Jakarta – More than 40 fighters of an armed separatist group in Indonesia's remote eastern province of Papua have surrendered to police and their immediate fate is – handicrafts training.

Papua police chief Budi Utomo told leading El Shinta radio that most of the 42 members of the Free Papua Organisation (OPM) had been living in the jungle, some as long as 10 years.

The news comes with Indonesia in the middle of a fresh offensive to crush rebels in Aceh province at the other end of the country. "They have come to their senses and surrendered," Utomo said.

The poorly-armed OPM has waged a low-level guerrilla war for independence for decades in Papua and surrenders have been rare. Its leaders are notoriously difficult to contact while there are few accurate estimates of its numbers.

Utomo said most of the 42 had been based in the jungle in three separate districts and grown tired of such a life.

He said authorities would deal leniently with the men and that they would be given handicrafts training. "Based on several interviews and discussions, most of them have been bored living in the woods," Utomo told the radio station.

Most attention now focuses on the Papuan Presidium Council, a political movement of influential community leaders in the predominantly Christian and animist province that seeks independence peacefully from mainly Muslim Indonesia. Leaders of that group were not available to comment.

As in Aceh, Jakarta has ruled out independence for Papua and no country officially supports Papuan separatists.

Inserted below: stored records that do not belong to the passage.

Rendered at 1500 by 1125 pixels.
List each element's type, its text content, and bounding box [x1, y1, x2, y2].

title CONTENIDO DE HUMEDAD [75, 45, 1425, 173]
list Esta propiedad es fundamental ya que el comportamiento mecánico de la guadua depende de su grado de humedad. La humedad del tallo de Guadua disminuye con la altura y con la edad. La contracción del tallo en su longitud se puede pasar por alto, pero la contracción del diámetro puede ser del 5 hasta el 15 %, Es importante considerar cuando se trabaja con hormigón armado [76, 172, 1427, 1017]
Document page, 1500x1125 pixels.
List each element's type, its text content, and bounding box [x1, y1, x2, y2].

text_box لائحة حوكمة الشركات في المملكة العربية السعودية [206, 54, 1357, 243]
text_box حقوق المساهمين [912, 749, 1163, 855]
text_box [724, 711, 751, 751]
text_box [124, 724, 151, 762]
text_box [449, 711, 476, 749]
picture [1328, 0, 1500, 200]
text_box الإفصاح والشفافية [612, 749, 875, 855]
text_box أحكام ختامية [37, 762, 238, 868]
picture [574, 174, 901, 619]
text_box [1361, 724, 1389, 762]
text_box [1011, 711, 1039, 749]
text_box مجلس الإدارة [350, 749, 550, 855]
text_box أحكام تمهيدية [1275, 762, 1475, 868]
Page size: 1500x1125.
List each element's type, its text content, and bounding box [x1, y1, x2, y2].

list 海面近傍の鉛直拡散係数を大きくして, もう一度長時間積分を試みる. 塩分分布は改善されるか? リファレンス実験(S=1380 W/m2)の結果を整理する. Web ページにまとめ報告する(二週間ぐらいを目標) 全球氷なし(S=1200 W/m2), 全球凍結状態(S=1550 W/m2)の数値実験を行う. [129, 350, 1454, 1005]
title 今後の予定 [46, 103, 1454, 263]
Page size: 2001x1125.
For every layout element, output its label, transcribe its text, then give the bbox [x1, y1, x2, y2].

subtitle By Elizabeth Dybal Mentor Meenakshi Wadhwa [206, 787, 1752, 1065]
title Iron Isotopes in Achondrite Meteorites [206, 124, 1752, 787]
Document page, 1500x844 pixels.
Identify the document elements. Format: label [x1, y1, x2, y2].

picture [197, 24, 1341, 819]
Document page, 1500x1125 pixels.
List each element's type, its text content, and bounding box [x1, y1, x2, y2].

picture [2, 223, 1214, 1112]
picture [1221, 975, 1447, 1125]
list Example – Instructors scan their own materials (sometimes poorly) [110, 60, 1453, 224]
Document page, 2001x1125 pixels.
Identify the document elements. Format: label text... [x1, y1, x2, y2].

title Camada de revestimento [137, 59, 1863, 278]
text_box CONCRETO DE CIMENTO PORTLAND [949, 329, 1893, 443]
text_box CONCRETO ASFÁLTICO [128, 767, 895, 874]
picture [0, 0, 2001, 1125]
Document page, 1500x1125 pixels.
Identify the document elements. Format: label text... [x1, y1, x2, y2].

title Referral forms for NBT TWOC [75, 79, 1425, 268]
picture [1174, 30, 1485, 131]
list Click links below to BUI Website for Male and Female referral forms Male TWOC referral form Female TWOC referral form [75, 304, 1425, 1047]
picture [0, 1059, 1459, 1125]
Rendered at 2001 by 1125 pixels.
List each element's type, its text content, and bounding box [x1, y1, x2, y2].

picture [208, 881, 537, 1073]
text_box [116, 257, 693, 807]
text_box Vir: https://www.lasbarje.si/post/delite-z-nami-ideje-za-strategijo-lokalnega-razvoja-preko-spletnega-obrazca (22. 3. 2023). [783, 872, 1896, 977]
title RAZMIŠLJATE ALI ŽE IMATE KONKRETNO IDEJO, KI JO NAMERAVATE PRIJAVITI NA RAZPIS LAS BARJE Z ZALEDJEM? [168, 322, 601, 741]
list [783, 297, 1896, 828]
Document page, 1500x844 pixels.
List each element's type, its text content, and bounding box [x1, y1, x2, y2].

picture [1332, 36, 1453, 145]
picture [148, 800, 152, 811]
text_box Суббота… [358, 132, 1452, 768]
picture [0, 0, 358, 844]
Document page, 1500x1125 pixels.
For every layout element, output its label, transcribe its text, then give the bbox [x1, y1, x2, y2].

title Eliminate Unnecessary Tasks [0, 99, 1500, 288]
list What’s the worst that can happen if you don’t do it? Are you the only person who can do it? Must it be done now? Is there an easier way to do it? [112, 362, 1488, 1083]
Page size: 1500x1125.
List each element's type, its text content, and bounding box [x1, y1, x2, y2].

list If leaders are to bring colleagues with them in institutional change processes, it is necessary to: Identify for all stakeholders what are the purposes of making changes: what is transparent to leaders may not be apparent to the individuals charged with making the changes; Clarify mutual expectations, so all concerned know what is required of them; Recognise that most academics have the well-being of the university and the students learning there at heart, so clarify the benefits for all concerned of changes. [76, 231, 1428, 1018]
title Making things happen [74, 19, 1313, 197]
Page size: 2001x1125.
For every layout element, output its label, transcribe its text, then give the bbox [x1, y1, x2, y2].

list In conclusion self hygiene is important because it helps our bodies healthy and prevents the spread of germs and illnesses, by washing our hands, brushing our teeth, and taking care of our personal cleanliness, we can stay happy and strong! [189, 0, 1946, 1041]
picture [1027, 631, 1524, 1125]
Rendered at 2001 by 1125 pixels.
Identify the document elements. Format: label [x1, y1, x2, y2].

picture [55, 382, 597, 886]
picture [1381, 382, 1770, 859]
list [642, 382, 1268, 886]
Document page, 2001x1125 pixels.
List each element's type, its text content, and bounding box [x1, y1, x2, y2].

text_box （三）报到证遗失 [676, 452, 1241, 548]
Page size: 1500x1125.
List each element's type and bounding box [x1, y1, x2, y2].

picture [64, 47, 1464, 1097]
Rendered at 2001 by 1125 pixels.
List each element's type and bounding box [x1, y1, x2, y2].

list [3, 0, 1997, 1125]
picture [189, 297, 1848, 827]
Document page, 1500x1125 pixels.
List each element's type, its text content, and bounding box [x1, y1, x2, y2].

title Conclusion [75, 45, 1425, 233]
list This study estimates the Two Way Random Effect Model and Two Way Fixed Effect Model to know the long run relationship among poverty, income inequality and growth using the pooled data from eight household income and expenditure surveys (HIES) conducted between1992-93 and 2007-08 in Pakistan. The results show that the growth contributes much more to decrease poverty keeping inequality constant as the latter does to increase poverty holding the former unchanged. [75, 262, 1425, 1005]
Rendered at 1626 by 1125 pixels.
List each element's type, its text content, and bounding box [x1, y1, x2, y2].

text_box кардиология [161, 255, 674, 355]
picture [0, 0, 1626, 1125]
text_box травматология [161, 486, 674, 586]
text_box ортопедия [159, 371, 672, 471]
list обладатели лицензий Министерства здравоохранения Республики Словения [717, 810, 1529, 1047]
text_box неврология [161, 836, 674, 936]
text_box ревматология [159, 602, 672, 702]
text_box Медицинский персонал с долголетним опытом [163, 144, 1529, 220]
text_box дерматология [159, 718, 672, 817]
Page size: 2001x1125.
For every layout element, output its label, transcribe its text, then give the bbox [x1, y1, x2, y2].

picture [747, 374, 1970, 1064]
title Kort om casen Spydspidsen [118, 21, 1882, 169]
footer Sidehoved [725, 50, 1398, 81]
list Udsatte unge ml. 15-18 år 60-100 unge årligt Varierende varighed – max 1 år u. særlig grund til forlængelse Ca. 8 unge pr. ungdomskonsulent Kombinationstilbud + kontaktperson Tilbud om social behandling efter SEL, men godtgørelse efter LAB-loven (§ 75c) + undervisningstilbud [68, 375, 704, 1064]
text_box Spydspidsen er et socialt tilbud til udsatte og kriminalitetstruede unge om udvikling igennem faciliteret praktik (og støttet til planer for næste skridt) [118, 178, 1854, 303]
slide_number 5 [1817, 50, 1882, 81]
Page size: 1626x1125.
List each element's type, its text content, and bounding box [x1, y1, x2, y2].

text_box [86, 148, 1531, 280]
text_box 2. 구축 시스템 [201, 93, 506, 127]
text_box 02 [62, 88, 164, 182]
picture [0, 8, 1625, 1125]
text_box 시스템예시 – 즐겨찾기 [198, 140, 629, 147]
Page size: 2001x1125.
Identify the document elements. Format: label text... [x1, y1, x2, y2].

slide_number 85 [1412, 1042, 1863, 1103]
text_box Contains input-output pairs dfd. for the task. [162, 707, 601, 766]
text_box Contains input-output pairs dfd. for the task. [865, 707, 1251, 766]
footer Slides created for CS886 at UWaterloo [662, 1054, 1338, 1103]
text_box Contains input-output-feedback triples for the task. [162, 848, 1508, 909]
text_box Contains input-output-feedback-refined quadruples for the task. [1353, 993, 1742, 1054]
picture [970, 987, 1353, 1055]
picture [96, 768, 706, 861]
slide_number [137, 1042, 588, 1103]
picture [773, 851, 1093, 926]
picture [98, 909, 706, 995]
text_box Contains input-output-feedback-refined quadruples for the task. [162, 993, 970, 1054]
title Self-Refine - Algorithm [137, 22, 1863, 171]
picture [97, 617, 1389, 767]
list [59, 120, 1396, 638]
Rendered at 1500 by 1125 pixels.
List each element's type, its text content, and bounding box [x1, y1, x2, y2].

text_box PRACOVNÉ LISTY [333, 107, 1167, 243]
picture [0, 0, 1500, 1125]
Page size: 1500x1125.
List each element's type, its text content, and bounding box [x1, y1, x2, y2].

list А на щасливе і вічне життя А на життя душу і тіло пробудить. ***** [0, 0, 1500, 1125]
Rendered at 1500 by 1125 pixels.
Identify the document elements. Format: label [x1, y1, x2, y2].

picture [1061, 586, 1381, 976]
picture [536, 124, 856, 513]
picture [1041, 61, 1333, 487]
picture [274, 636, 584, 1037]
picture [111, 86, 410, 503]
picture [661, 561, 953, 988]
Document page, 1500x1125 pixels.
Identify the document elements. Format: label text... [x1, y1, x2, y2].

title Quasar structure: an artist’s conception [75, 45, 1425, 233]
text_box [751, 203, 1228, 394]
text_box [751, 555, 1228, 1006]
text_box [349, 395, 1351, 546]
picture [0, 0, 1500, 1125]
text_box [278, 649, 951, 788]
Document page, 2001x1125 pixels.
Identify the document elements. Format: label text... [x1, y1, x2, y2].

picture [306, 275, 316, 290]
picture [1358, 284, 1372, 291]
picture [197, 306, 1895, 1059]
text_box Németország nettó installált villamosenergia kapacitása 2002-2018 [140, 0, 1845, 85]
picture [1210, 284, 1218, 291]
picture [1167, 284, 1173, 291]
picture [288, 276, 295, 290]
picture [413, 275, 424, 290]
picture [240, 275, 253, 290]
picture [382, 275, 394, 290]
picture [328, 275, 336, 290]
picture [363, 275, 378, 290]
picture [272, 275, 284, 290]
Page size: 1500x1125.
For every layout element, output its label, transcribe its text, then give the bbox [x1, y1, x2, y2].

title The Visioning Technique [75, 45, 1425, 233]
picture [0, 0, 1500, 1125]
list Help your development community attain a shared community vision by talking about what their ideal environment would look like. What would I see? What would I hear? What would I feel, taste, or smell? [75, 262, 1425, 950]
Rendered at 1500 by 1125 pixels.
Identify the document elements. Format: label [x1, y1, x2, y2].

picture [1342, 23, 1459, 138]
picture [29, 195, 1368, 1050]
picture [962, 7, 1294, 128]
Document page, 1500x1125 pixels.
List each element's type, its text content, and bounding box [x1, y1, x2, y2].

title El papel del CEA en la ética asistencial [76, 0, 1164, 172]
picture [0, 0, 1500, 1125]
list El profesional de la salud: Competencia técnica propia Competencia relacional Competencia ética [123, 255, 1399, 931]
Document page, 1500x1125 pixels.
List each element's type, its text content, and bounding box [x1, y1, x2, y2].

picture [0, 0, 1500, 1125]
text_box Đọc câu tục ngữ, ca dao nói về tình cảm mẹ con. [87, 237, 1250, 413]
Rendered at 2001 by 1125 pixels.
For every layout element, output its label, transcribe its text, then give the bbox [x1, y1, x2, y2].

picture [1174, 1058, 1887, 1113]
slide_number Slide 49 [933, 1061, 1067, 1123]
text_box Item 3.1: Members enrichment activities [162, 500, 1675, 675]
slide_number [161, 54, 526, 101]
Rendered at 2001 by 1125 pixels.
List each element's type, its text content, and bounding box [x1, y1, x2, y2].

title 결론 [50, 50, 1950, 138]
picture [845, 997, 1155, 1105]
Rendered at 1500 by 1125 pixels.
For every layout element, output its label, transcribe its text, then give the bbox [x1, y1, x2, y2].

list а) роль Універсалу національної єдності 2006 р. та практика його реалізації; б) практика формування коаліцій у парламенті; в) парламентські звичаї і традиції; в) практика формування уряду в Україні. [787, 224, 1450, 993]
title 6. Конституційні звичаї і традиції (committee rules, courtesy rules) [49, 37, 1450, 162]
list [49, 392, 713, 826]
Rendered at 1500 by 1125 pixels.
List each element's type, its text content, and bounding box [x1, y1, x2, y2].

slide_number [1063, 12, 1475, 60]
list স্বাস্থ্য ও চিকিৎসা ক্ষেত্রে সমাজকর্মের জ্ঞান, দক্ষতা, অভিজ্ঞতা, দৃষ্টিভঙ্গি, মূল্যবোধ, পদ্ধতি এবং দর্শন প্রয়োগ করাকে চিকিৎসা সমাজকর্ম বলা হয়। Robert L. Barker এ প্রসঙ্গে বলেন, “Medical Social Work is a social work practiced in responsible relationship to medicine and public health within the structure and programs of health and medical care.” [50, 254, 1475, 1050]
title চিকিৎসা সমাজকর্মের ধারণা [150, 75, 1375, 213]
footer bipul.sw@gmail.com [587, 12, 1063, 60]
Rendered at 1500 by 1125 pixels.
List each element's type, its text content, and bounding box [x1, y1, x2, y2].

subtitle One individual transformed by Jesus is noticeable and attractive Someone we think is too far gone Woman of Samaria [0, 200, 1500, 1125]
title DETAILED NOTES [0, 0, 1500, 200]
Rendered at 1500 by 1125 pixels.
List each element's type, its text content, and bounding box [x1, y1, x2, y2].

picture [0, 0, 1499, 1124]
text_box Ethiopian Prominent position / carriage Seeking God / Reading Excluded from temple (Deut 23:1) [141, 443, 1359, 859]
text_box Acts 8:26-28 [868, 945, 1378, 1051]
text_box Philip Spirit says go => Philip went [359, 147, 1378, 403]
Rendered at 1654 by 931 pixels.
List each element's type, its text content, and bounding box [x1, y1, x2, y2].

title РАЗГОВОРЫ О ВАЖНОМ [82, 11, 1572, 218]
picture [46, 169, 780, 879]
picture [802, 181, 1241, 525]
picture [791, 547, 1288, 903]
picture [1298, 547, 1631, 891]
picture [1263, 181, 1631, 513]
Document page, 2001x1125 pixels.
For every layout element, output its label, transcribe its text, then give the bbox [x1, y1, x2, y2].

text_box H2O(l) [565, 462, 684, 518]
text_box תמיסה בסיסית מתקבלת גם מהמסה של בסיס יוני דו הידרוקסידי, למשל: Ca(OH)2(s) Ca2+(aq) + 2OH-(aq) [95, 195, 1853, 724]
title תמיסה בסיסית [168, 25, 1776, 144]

But the West is often critical of Indonesia's heavy-handed approach.

The government on May 19 launched its offensive in Aceh, where rebels have far greater numbers and are better armed than those in Papua.

Indonesia wrested control of Papua, formerly Irian Jaya, from the Dutch in 1963. The United Nations sanctioned the move six years later in a widely discredited vote by hand-picked local representatives. The vote was called an "act of free choice".